Quick Chilli con Carne
with cheesy topping and fluffy rice
Despite its Spanish name, Chilli con Carne (simply meaning chilli with meat) actually originates from the US state of Texas. It's here that the cuisine known as Tex-Mex first came to be, which explains the Mexican influences in this dish.
Tags:
Quick
•Family Friendly
Allergens:
Milk
Total Time25 minutes
Cooking Time20 minutes
DifficultyEasy
Ingredients
Serving amount
150 grams
Rice
1 sachet(s)
Ground Cumin
250 grams
Beef Mince
1 unit(s)
Bell Pepper
1 pack(s)
Red Kidney Beans
2 sachet(s)
Mexican Style Spice Mix
1 pack(s)
Chopped Tomato with Onion & Garlic
1 sachet(s)
Beef Stock
50 grams
Grated Cheese
(Contains Milk)
1 sachet(s)
Dried Chilli Flakes
Not included in your delivery
to taste
Water
to taste
Salt
to taste
Pepper
to taste
Oil
Nutrition Values
Energy (kcal)951 kcal
Energy (kJ)3977 kJ
Fat31.7 g
of which saturates15.1 g
Carbohydrate104.9 g
of which sugars17.7 g
Dietary Fiber14.4 g
Protein54.1 g
Cholesterol0 mg
Salt3.95 g
Due to the different suppliers we purchase our products from, nutritional facts per meal can vary from the website to what is received in the delivered box, depending on your region.
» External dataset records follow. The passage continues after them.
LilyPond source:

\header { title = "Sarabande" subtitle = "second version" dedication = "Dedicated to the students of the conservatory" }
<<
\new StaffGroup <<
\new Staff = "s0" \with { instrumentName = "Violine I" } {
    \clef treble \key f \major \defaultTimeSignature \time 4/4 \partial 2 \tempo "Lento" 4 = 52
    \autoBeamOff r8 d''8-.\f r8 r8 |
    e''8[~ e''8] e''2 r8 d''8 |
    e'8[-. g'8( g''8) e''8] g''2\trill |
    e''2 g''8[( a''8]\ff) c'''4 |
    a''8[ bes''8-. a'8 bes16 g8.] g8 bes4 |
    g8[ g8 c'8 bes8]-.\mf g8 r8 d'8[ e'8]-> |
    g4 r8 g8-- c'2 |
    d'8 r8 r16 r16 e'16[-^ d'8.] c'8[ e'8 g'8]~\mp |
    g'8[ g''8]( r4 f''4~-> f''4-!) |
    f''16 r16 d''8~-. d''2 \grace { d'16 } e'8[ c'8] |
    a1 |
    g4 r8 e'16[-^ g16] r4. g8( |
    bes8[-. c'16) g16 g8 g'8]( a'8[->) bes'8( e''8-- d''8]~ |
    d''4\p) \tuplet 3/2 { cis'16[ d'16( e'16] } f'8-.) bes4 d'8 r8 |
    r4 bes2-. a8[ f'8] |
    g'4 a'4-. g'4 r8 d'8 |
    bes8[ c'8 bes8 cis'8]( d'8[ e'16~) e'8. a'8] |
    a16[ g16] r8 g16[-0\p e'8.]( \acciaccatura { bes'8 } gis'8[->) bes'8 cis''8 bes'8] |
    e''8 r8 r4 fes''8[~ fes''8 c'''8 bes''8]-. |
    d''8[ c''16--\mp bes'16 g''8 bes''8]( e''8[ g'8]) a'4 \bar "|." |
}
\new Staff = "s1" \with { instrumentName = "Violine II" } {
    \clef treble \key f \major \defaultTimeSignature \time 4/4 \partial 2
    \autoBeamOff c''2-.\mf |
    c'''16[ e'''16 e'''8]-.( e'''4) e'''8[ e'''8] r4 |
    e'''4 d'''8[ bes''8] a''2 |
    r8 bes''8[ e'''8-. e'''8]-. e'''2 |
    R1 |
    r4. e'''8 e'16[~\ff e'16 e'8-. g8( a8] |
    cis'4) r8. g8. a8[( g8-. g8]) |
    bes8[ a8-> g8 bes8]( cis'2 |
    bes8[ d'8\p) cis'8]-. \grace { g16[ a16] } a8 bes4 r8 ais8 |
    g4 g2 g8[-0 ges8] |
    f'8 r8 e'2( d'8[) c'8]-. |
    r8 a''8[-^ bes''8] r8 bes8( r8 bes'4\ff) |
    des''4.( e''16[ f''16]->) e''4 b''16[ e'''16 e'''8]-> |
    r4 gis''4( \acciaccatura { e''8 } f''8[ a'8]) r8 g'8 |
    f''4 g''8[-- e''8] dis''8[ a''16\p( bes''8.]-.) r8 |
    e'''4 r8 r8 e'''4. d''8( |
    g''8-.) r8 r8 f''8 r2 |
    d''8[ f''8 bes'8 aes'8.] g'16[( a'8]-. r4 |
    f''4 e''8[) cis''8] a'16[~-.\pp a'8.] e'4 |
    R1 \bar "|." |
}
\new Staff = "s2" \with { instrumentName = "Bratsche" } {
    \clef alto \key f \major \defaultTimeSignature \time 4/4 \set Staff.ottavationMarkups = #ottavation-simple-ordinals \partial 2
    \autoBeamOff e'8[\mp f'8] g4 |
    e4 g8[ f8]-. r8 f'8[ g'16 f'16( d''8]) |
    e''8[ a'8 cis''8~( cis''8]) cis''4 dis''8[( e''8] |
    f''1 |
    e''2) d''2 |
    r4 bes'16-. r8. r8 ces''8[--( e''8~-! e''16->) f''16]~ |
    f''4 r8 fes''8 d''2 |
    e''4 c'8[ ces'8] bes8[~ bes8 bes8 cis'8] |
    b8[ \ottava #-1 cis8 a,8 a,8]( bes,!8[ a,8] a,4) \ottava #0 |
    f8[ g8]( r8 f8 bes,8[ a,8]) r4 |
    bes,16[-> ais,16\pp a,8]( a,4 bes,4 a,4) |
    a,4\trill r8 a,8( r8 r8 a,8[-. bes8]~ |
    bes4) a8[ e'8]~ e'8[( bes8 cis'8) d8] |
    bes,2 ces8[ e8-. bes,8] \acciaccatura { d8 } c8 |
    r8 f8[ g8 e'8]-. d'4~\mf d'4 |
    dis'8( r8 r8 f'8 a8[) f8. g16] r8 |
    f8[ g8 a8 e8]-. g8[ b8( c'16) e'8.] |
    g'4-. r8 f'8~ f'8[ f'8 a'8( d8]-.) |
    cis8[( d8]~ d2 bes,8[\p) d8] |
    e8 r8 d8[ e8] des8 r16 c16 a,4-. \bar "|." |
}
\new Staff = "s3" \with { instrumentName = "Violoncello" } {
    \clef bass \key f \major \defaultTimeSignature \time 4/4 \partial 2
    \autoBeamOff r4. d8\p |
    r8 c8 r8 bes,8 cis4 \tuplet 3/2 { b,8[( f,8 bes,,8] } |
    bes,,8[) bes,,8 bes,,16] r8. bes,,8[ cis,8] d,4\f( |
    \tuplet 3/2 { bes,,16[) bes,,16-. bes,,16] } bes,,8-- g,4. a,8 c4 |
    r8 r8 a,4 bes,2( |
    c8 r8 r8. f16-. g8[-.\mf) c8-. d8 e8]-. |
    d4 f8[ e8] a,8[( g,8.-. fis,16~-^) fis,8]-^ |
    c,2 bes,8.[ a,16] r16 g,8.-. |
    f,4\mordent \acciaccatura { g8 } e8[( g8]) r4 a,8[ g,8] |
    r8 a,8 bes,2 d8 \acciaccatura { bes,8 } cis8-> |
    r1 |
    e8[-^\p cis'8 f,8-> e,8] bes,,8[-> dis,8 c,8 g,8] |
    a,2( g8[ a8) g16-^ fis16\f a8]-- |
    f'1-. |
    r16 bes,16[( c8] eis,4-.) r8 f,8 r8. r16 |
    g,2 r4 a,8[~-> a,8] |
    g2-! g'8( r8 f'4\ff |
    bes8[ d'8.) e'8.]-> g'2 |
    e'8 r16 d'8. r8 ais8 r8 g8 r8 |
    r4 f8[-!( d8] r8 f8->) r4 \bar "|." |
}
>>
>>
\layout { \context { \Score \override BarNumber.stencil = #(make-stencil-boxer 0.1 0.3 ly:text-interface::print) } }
Nutrition for uncooked ingredients based on 2 person recipe, excludes Pantry Items.
Utensils
•Sieve
•Pot with Lid
Instructions

1
- Pour 300ml cold salted water (double for 4p) into a medium pot with a tight-fitting lid.
- Stir in the rice and cumin then bring to the boil.
- Once boiling, lower the heat to medium and cover with the lid.
- Cook for 10 mins, then remove the pot from the heat.
- Keep covered for another 10 mins or until ready to serve (the rice will continue to cook in its own steam).

2
- Halve the pepper and discard the core and seeds. Slice into thin strips.
- Drain and rinse the kidney beans in a sieve.
- Place a pan over medium-high heat (without oil).
- Once hot, fry the beef mince until browned, 5-6 mins. Use a spoon to break it up as it cooks. IMPORTANT: Wash hands and equipment after handling raw mince. Season with salt and pepper.

3
- Add the bell pepper to the pan (with a drizzle of oil if necessary).
- Cook, stirring, until slightly softened, 2 mins.
- Stir in the Mexican spice mix, chopped tomatoes and kidney beans.
- Add the beef stock powder and 75ml water (double for 4p). Bring to the boil.
- Lower heat to medium and simmer until the sauce is nice and thick, 8-10 mins. Stir occasionally to prevent sticking. IMPORTANT: Mince is cooked when no longer pink in the middle.

4
- Once cooked, season to taste with salt and pepper. Loosen the sauce with a splash of water if necessary.
- Stir in as many dried chilli flakes as you like (use less if you don't like spice).
- Fluff up the cumin rice and share between bowls.
- Serve the chilli con carne on top of the rice and finish with a sprinkling of cheese.